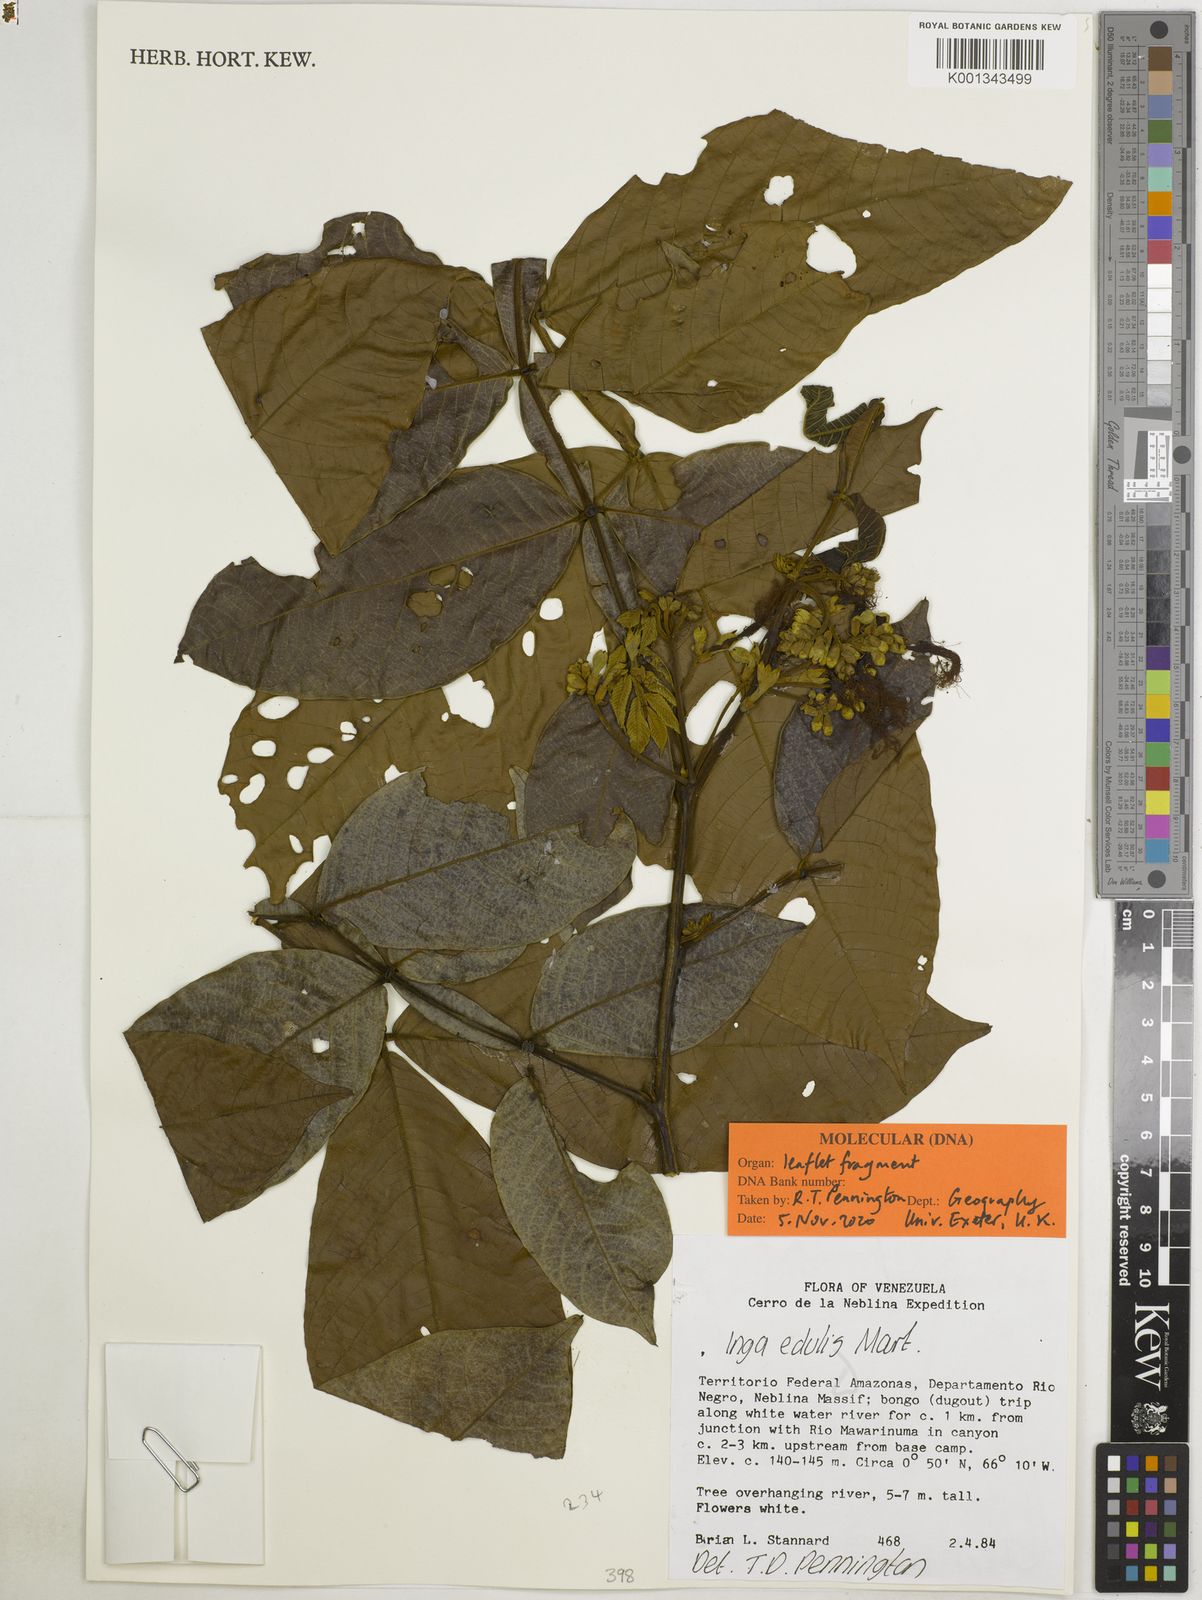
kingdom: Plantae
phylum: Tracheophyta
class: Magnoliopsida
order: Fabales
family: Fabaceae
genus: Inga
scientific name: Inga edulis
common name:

To be done:
Copy out the lines of the entries, unchanged, starting at the line that contains "class: Magnoliopsida" and continuing through the last line of the entries.

Finished answer:
class: Magnoliopsida
order: Fabales
family: Fabaceae
genus: Inga
scientific name: Inga edulis
common name:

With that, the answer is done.